Dans l’après-midi, l’Ensemble Artifice reprend certaines pièces du matin pour un autre spectacle, « Le chant des oiseaux », dans une partie ombragée du jardin du château. La conteuse Françoise Barrat arrive un peu plus tard pour raconter quelques histoires tirées de Métamorphoses d’Ovide. Son art de conter est tendre comme une mère qui raconte des histoires à ses enfants, et vivace comme un sage du village partageant une légende avec tant d’expressions. Les deux musiciens et la diseuse alternent leurs parties avant de laisser à celle-ci l’entière parole. Françoise Barrat enchaîne alors plusieurs contes. Fluides, expressifs et rythmés, ses contes prennent des ailes comme pour s’envoler dans le ciel de l’imagination.

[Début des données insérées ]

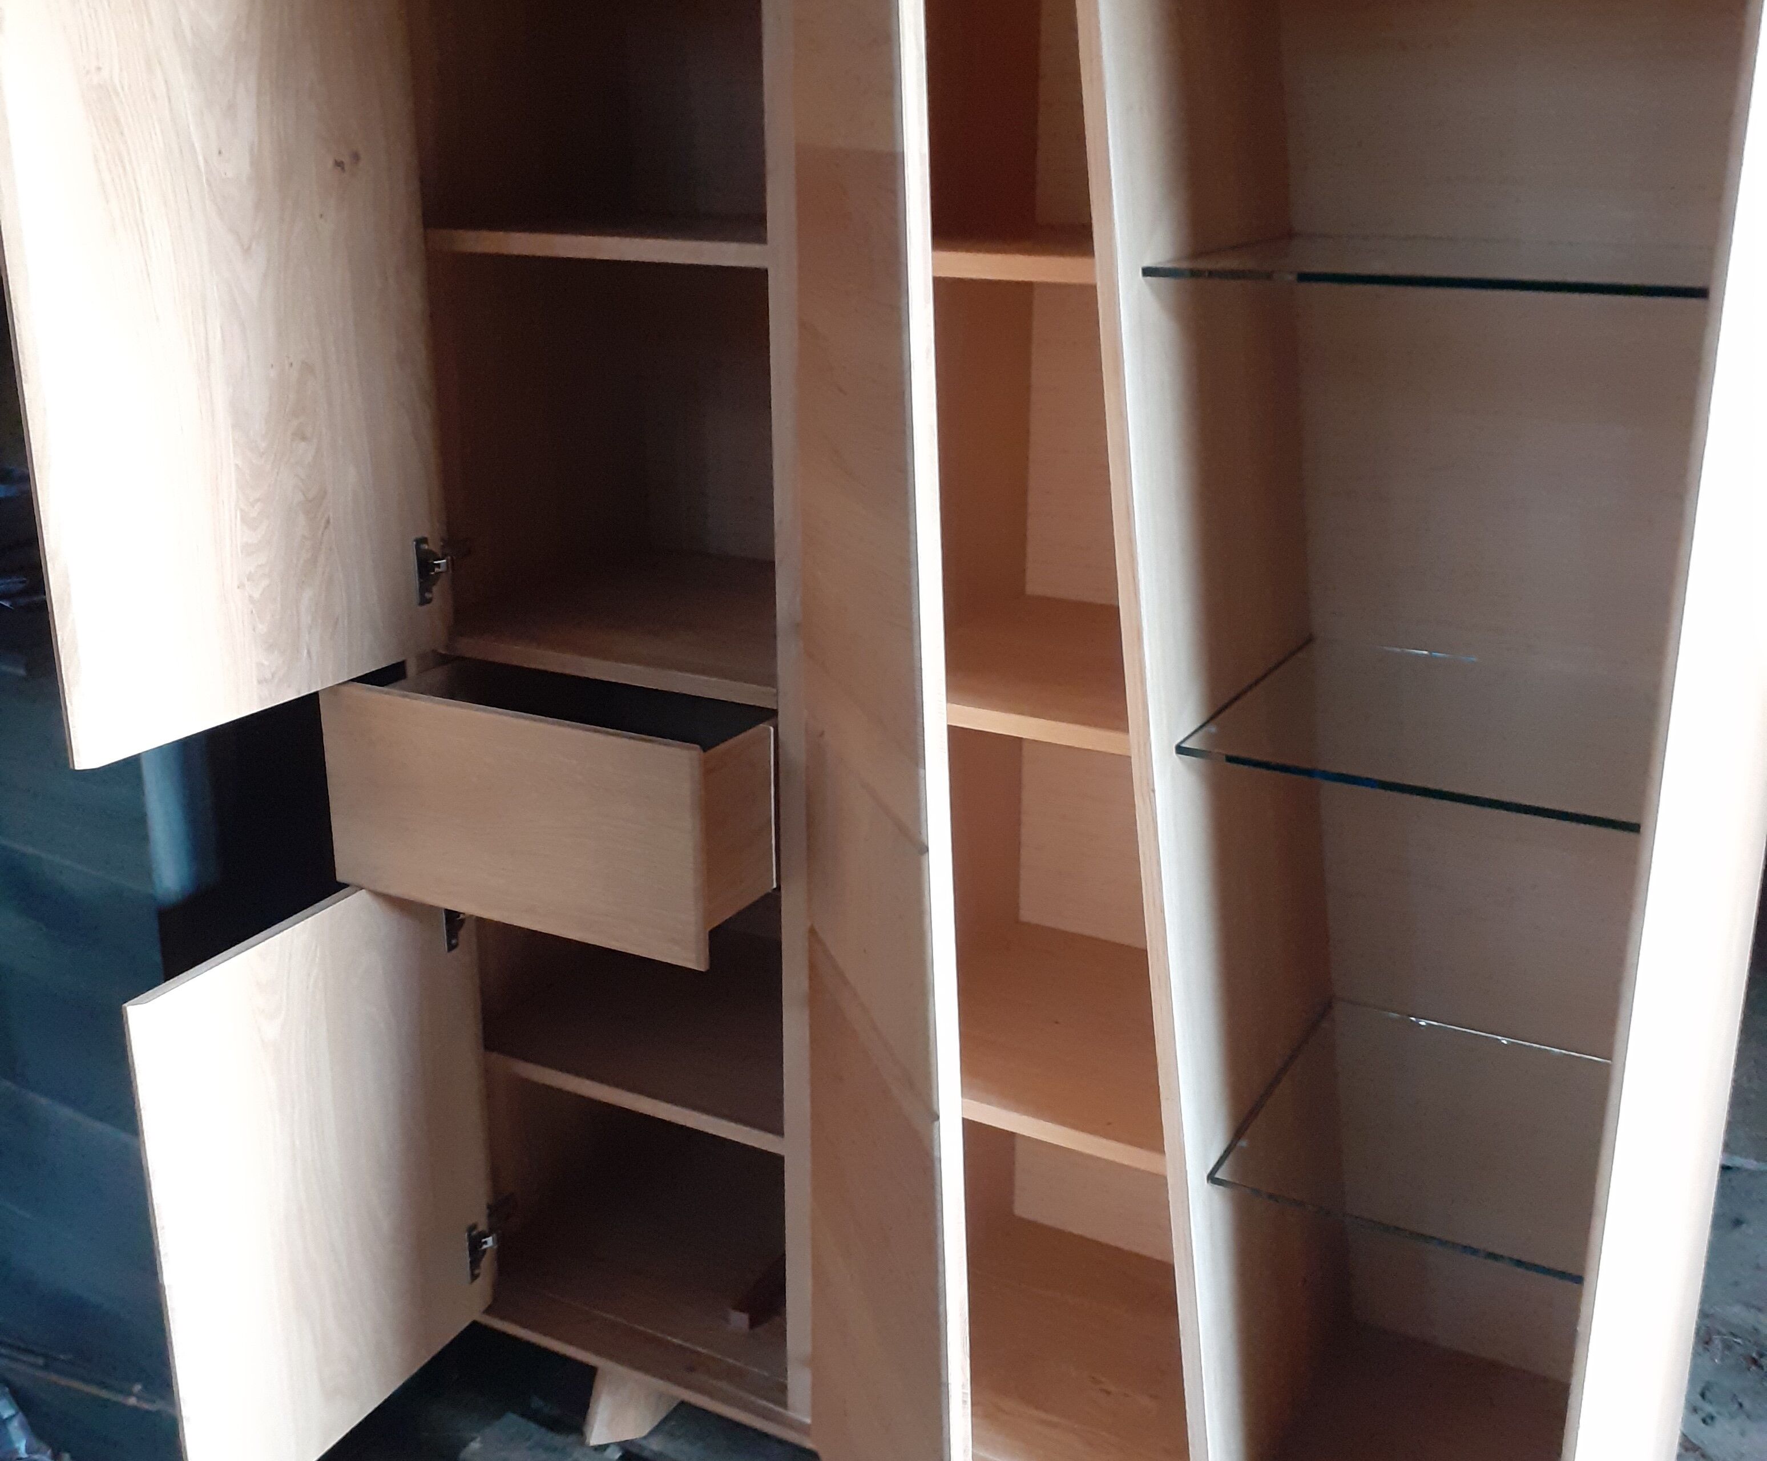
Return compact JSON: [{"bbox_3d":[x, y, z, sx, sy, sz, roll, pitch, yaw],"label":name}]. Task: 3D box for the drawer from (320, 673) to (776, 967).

Au début de la soirée, les deux mêmes musiciens rejoignent l’Ensemble Tictactus et la mezzo-soprano Lucile Richardo au théâtre élisabéthain pour le concert « Dans le bois des nymphes ». La thématique des oiseaux fait la part belle dans le programme : Le Concert de différents oyseaux d’Etienne Mouliné, Se l’Aura spira de Frescobaldi, Sonata L’Hermaphrodite, le mariage entre la poule et le coucou forme un beau concert de Marco Uccellini (dont le nom signifie « petit oiseau » !) avec la participation vocale de tous les musiciens, ou encore Il Festino nella sera del Giovedi grasso avante la Cena, Capricciata e Contraponto bestiale alla mente de Banchieri… Tout cela agrémenté de beaucoup d’onomatopées imitant des oiseaux. Et même une touche d’érotisme avec Ego flos campi de Monteverdi. Avec son sens théâtral connu et reconnu, la mezzo-soprano Lucile Richardot aborde ces chansons et airs de manière extrêmement vivante, sa voix se métamorphose et s’adapte à merveille à chaque partition souvent drôle. Avant de chanter un air, elle fait un résumé des paroles avec toujours une note d’humour. Voilà encore une façon de rendre la musique baroque accessible et, surtout, humaine et proche de nous.